PRINSBURG — City council members in Prinsburg made it clear on Friday that they are unwilling to subject the small community to legal and other challenges that could result from the passage of an ordinance allowing residents to bring civil lawsuits against abortion providers.
In a unanimous vote, council members voted to reject an ordinance proposed by State Assemblyman Tim Miller, R-Prinsburg, to allow civil lawsuits against abortion providers. Council members Mitch Swart and Greg Bonnema introduced the motion at a special meeting called Friday afternoon.
The vote came without discussion or comment, but before the council heard the motion to reject the ordinance, Mayor Roger Ahrenholz outlined the challenges the city would likely face if it were enacted.
The mayor said the city received a letter from Minnesota Attorney General Keith Ellison noting that the proposed ordinance was unconstitutional in Minnesota.
The mayor also noted that the city’s legal counsel has not provided city council members with case law or legal opinions to refute the attorney general’s position on the proposed ordinance.

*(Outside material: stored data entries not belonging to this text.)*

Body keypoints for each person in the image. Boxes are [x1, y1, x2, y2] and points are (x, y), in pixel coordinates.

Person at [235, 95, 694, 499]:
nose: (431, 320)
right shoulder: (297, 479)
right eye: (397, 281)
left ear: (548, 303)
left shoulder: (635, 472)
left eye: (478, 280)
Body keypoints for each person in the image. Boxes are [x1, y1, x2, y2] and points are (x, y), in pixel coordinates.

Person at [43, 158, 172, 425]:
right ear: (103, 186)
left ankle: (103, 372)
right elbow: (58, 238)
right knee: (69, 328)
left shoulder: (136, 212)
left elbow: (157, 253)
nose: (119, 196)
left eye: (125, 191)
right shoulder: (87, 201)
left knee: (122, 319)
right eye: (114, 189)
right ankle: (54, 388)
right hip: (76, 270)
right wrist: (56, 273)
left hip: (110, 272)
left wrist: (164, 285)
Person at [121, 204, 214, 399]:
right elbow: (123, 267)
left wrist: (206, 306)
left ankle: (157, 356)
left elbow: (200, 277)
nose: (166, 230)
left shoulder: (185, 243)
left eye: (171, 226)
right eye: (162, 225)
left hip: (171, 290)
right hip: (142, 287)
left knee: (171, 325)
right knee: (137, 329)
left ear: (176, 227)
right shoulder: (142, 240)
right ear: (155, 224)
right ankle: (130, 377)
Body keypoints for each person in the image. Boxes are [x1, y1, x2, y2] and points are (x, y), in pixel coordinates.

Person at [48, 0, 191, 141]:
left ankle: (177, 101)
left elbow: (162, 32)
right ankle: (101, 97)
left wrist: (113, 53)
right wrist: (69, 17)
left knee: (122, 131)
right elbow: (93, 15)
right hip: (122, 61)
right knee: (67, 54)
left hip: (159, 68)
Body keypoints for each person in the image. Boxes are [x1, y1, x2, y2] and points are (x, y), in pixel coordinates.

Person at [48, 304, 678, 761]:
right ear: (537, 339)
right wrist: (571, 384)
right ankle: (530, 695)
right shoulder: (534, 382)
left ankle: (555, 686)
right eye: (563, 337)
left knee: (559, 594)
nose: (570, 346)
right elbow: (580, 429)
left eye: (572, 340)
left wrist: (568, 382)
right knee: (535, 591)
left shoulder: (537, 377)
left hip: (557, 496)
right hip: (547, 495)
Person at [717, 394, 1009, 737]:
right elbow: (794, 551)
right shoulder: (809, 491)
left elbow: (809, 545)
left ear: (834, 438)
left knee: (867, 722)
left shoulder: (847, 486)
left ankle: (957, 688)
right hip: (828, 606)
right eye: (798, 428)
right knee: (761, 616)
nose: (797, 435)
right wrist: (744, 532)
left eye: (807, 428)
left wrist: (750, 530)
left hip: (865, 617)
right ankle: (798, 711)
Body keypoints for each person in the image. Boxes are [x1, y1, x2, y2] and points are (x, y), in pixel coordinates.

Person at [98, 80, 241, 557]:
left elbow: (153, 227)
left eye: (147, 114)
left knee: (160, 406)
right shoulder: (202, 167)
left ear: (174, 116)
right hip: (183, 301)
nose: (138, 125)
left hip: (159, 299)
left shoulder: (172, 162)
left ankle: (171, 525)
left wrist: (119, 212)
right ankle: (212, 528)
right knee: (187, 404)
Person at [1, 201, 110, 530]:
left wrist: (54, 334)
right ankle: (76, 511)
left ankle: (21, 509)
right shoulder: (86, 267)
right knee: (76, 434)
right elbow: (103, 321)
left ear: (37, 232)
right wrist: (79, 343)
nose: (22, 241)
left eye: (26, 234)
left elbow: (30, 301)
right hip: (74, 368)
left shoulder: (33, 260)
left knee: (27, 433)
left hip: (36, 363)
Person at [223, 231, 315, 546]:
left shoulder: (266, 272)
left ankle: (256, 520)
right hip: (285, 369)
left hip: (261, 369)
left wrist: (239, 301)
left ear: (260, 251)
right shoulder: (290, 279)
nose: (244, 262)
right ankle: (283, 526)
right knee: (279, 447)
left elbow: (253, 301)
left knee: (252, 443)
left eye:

In a Nov. 23 letter to the city of Prinsburg, Ellison stated, “Any city ordinance that restricts the basic rights of pregnant Minnesotans to an abortion is unconstitutional.”
The proposed regulation states that “life begins at conception” and describes abortion as “an act of murderous violence…”
Miller, a Prinsburg resident, submitted the proposed regulation to the Prinsburg City Council on November 15. The mayor said council members had brought up a discussion with the intention of bringing it up at a special session.
He said council members and citizens in the community were later surprised to be “put in the spotlight” due to media coverage of the proposal.
Miller watched the council vote on Friday afternoon and said afterwards that he was disappointed. He said he will continue to work with other municipalities in the state that are interested in a similar ordinance.
It was originally adopted by communities in Texas. However, the ordinance is not in apparent conflict with Texas law, as that state has effectively banned abortion with one narrow exception.
Miller works with Pro-Life Ministries of St. Paul in a position he accepted just before announcing this year that he would not seek re-election to the Minnesota legislature.
He said he was confident Prinsburg would reconsider the regulation at some point.
The proposed regulation was drafted for Prinsburg by attorney Jonathan Mitchell of the Thomas Moore Society, a pro-life organization. Miller said Mitchell and the Thomas Moore Society offered to help Prinsburg defend against legal challenges.
Miller said he believes Ellison — like Prinsburg’s counsel — is wrong that the ordinance cannot be legally maintained in Minnesota.
Miller remains committed to getting it adopted. “There are people who need to be defended,” he said.
Though there is no medical facility in Prinsburg, the ordinance could be used to file civil lawsuits against abortion drug providers or mobile abortion clinics that might visit the community, Miller had told the West Central Tribune. It would allow civil lawsuits by residents against vendors, and the city would not be a party to any lawsuit, he said.